## Texto de estudio
___

Por supuesto que el riesgo sanitario obliga a adoptar medidas que pueden resultar traumáticas y que implican sacrificios. También es cierto que, en la Argentina, todas las adoptadas hasta ahora parecen haber fracasado y, como si fuera poco, han generado otros costos, tan dramáticos como los de la pandemia. Pero la forma de nombrar y definir las cosas (así como la manera de explicarlas) puede ser más importante de lo que se cree. Una escuela que el año pasado generó mayor inequidad social con la clausura de toda actividad presencial, y que ya se había convertido en una institución que, por su propio deterioro, expulsaba a familias de clase media, es una escuela que debe salir de su burbuja. Debe cuidar a los docentes, a los chicos y a sus familias. Pero sin aislarse y sin atizar el miedo.

___

## Tus tareas
a) Según el texto de estudio, ¿qué generó la escuela el año pasado con la clausura de toda actividad presencial?
b) Escribe la continuación del texto sobre la escuela durante la pandemia a partir de su última oración.

## Material proporcionado

___

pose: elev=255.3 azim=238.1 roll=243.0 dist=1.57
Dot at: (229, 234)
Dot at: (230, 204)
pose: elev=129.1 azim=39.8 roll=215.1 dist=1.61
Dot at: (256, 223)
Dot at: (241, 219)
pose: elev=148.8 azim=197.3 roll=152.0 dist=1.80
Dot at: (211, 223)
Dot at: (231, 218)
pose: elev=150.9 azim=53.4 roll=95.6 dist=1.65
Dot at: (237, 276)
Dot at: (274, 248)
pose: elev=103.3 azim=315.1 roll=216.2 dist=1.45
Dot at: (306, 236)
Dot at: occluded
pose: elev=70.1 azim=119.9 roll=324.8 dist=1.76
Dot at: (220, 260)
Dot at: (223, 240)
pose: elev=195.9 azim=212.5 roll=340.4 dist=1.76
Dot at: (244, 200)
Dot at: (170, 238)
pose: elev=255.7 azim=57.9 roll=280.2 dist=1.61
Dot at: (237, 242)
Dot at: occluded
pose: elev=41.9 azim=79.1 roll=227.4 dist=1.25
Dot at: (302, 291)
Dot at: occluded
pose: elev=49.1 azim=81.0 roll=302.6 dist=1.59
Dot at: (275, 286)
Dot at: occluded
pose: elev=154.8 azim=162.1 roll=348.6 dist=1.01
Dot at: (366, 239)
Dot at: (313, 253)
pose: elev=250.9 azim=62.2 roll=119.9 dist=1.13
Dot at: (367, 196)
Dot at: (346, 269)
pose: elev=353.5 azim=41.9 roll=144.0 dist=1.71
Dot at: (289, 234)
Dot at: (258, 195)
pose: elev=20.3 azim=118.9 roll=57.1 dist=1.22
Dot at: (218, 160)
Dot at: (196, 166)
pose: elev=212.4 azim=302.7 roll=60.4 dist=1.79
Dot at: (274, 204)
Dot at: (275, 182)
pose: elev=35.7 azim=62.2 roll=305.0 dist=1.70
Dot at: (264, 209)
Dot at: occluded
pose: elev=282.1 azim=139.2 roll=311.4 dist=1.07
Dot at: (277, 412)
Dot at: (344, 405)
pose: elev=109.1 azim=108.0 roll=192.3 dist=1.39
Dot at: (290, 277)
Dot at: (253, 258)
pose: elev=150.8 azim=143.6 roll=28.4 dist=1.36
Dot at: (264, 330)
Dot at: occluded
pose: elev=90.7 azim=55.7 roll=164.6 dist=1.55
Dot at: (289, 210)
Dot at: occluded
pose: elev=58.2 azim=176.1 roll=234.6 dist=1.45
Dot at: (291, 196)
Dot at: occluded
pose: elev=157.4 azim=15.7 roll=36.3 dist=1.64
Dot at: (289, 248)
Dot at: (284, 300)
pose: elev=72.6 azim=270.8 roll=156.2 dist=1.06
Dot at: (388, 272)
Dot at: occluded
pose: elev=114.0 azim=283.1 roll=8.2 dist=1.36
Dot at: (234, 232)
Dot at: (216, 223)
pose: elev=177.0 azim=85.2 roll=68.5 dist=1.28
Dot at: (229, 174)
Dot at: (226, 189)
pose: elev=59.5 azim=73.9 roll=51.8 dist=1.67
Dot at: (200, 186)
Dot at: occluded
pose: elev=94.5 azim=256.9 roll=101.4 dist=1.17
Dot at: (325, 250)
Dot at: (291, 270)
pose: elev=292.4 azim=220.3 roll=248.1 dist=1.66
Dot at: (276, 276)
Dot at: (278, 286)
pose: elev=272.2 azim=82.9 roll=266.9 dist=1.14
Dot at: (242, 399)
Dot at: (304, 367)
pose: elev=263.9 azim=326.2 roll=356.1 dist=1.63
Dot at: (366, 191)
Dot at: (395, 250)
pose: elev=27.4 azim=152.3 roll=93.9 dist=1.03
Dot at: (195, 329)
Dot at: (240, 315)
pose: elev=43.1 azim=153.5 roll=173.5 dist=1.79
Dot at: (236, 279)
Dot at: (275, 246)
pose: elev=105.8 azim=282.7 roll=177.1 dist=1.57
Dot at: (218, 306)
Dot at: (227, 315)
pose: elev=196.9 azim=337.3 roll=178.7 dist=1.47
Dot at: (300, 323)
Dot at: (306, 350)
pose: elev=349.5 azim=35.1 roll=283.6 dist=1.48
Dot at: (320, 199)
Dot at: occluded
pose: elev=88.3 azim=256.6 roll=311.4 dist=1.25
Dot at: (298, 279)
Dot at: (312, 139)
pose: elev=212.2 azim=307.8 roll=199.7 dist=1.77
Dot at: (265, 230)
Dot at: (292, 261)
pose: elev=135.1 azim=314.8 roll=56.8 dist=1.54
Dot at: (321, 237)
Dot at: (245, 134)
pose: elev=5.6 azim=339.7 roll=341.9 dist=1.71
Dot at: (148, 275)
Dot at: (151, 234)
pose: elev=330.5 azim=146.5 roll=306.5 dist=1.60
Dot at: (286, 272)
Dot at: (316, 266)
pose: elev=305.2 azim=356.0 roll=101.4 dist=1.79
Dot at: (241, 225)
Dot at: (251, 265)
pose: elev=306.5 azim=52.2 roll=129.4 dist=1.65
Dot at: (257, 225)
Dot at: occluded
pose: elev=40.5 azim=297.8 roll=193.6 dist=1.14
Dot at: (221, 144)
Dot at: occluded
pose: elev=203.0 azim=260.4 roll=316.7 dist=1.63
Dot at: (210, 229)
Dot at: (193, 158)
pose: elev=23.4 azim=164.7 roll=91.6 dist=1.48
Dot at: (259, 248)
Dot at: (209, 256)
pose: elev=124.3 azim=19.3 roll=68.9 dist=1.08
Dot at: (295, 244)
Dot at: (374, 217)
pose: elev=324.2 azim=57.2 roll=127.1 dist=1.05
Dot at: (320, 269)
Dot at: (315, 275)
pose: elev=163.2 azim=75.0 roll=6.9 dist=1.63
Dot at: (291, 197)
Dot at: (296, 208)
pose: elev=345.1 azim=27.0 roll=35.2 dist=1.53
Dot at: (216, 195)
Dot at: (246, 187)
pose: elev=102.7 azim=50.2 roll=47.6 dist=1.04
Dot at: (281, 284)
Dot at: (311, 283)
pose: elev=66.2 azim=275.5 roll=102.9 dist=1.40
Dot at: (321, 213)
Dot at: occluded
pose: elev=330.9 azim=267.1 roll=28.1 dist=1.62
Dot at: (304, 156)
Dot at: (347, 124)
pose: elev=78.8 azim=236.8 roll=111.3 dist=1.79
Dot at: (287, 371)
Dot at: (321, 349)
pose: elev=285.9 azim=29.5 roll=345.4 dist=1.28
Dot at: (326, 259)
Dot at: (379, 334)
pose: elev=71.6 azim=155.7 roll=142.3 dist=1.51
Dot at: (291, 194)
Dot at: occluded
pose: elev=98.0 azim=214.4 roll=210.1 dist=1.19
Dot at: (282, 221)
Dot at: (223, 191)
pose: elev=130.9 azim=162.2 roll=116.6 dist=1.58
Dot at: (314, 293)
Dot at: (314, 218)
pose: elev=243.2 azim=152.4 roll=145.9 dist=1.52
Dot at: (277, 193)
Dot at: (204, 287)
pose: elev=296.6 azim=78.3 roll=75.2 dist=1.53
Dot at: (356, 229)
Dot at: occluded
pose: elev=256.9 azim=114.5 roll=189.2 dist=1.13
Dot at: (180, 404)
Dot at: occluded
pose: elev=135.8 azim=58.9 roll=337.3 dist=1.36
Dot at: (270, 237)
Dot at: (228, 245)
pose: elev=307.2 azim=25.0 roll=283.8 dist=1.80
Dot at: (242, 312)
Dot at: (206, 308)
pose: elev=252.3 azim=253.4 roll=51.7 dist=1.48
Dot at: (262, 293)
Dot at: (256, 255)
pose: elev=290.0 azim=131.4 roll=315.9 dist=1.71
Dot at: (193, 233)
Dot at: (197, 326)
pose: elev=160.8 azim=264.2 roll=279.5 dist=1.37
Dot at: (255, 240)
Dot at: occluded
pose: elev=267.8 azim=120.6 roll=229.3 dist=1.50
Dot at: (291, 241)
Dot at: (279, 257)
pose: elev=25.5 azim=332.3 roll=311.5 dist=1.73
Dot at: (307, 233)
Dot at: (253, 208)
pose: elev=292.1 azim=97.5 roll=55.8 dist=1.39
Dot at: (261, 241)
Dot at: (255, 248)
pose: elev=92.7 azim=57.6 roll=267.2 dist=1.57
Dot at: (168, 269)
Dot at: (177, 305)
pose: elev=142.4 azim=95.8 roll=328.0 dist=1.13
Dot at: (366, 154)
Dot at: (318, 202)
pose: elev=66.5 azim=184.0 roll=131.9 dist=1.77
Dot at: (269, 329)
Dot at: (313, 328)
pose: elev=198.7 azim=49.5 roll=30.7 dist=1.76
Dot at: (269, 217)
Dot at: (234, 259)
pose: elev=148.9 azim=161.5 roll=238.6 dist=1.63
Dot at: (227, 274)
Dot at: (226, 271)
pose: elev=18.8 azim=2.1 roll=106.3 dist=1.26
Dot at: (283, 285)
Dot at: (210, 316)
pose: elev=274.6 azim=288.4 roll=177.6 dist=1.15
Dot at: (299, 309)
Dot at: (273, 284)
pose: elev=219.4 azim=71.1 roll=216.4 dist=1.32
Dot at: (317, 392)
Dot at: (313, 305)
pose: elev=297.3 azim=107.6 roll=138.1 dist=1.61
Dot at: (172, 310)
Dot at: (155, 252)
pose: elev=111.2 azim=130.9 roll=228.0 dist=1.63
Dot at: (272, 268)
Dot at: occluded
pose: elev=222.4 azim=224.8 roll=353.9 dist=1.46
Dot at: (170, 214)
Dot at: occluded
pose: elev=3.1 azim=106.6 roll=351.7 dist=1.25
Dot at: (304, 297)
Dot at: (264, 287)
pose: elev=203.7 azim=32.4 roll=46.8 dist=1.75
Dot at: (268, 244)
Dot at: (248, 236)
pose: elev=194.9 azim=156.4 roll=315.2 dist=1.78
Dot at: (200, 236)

___

## Respuestas
a) Generó mayor inequidad social.

b)
Hay algo de la lógica de las burbujas que tampoco se termina de entender. Se supone que funcionan para limitar los contactos y para que alumnos y docentes se muevan dentro de un entorno libre de coronavirus. Pero cada chico interactúa con su familia, convive con hermanos que están en otras burbujas, van a básquet, a baile o a patín. Como pasó en la cuarentena, hay cosas que no parecen tener lógica aparente y, sin embargo, es muy difícil discutirlas. Una socióloga turca (Zeynep Tufekci) introdujo un concepto que se debate mucho en Europa: el “teatro pandémico”. Alude a medidas que ofrecen una falsa sensación de seguridad, que son inútiles o hasta contraproducentes, como lo fue en su momento la prohibición de que los chicos salieran a tomar aire en las plazas. Más allá del nombre desafortunado, tal vez las burbujas tengan alguna utilidad. No nos neguemos, sin embargo, a ponerlo en tela de juicio, a revisarlo y discutirlo.
Si solo se trata de achicar grupos para garantizar el distanciamiento, eso no es una burbuja, es un curso reducido. Y si lo que se necesita es más lugar para asegurar la distancia, habría que haber buscado clubes, gimnasios municipales, iglesias o bibliotecas para ampliar los espacios escolares. Hasta se podrían utilizar sectores de la vía pública. Si se les ha permitido a bares y restaurantes, ¿por qué no a las escuelas?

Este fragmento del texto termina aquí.